El salto que di estuvo a punto de clavarme en el techo. Salzer, afortunadamente, estaba ocupado con mi historia clínica. Kerman me miraba con frialdad. Levantó una ceja y se dirigió a Salzer:
—¿Quién es este hombre, doctor? Parece estar bastante bien —preguntó.
—Se llama Edmund Seabright —dijo Salzer. Su cara fría, con aquella sonrisa, me recordaba a Papá Noel a punto de entregar un regalo—. Llegó hace muy poco. —Le pasó la historia clínica a Kerman—. Tal vez le interese. Es muy elocuente.
Kerman se ajustó las gafas y miró la historia por encima. Yo sabía muy bien que con esas gafas no podía ver nada. Supuse que alguien se las había prestado.
—Ah, claro —dijo, frunciendo la boca—, muy interesante. ¿Cree que podría tener unas palabras con él?
—Pero claro que sí —aseguró Salzer, acercándose a mi cama.
Kerman se le acercó y entre ambos me miraron fijamente. Les devolví la mirada, concentrándome en Salzer, pues temía que si miraba a Kerman, me delatara.
—Este es el señor Strang —me dijo Salzer—. Se dedica a escribir libros sobre enfermedades mentales. —Le sonrió a Kerman—. El señor Seabright se cree un gran detective, ¿verdad, señor Seabright?
—Sí —respondí—. Soy detective. Descubrí que Anona Freedlander está en esta planta, que la enfermera Gurney está muerta y que su mujer ha escondido el cadáver de la chica entre algún matorral del desierto. ¿Qué le parece?
Salzer envolvió a Kerman con una sonrisa triste y buena.
—Es un tipo perfecto, como podrá ver —murmuró—. Esas dos mujeres que menciona, desaparecieron; una desapareció hace dos años y la otra, muy recientemente. Salió en los periódicos. Por algún motivo, está obsesionado con ellas.
—Comprendo —dijo Kerman, seriamente. Me estudió y me miró de reojo a través de sus gruesas gafas.

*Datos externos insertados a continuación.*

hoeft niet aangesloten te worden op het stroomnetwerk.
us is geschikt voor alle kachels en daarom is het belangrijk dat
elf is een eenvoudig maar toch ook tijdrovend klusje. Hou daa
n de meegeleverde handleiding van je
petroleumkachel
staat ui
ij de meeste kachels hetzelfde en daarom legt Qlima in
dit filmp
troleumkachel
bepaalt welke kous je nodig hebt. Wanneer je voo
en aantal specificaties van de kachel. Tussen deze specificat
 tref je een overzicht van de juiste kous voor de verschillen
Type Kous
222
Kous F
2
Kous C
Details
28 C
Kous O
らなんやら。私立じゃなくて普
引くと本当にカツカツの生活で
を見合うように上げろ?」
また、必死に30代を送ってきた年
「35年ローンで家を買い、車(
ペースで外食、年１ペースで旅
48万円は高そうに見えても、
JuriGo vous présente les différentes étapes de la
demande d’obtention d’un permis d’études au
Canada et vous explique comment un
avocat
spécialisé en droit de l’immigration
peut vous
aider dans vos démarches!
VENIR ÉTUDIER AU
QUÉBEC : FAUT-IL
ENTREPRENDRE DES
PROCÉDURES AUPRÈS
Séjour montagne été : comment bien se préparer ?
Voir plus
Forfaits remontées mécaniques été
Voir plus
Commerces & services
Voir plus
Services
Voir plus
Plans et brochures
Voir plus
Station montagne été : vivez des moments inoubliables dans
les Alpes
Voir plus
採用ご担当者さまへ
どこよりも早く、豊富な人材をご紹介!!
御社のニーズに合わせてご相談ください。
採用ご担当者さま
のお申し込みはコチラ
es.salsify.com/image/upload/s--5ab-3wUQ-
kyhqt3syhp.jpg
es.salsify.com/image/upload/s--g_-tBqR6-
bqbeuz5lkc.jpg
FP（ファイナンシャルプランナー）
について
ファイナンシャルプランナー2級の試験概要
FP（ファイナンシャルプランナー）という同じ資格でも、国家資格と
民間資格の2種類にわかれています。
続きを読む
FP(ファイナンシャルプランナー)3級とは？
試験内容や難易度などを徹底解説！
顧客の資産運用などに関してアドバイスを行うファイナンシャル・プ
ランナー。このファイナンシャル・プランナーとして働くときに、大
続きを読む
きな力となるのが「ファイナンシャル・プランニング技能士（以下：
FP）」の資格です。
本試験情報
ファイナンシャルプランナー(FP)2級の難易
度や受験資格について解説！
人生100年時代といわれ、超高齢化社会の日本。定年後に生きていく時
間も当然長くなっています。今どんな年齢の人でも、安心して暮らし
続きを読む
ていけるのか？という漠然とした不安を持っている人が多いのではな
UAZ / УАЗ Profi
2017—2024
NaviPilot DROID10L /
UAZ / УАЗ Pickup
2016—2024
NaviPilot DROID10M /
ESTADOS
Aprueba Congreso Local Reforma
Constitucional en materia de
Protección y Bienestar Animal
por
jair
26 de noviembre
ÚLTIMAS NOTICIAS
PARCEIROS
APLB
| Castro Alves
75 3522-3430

—Y hay más cosas que debería saber. —Me senté como pude y susurré—: Me han esposado el tobillo.
Lessways y Linkheimer, que ahora estaban junto a Salzer, me miraron fijamente.
Kerman levantó las cejas.
—¿Es eso cierto?
Salzer inclinó la cabeza. Su sonrisa parecía deseosa de contener a todos los hombres que sufrían en este mundo.
—A veces se vuelve un poco ingobernable —explicó, compungido—. ¿Comprenden?
—Clarísimamente —contestó Kerman. Parecía estar triste. De tan bien que hacía su papel daban ganas de patearlo.
Bland se alejó de la ventana y se acercó a mi cama.
—Cálmate, colega —dijo, tranquilamente.
—No me gusta este sitio —seguí, dirigiéndome a Lessways—. No me gusta que me droguen cada noche, ni esa puerta al final del pasillo cerrada con llave, ni las ventanas enrejadas. Esto no es un sanatorio sino una cárcel.
—Querido amigo —dijo Salzer, antes de que Lessways pudiera abrir la boca—. Cuando te recuperes, podrás irte a casa. No te retendremos a menos que sea necesario.
Vi por el rabillo del ojo como Bland apretaba su puño, en advertencia para que tuviera más cuidado con lo que decía. Podía haber dicho un montón de cosas, pero ahora que Kerman estaba allí no era necesario; no quería correr riesgos.
—Bien, continuemos —dijo Lessways—. Esto tiene muy buen aspecto. —Miró a Kerman—. ¿Ha visto lo que quería ver, señor Strang? No quiero meterle prisas.
—Ah, sí —dijo Kerman—. Si el doctor Salzer me lo permite, me gustaría visitar a este paciente nuevamente.
—Me temo que eso iría contra los reglamentos —objetó Salzer—. Demasiadas visitas pueden terminar excitando a nuestro amigo. Espero que lo entienda.
Kerman me miró pensativamente.
—Tiene razón. No se me había ocurrido —dijo, dirigiéndose a la puerta.
Se fueron en tropel. Salzer fue el último en dejarnos.
—¿Hay alguien más en esta planta? —oí que preguntaba Kerman.
—No en este momento —contestó Salzer—. Hemos tenido muchas altas recientemente. Si le interesa, puede consultar nuestros ficheros.
Se alejaron las voces.
Bland cerró la puerta y me sonrió.
—No ha funcionado, colega. Ya te lo dije: era una locura intentarlo.
No me resultó fácil fingir el desengaño, pero me las apañé.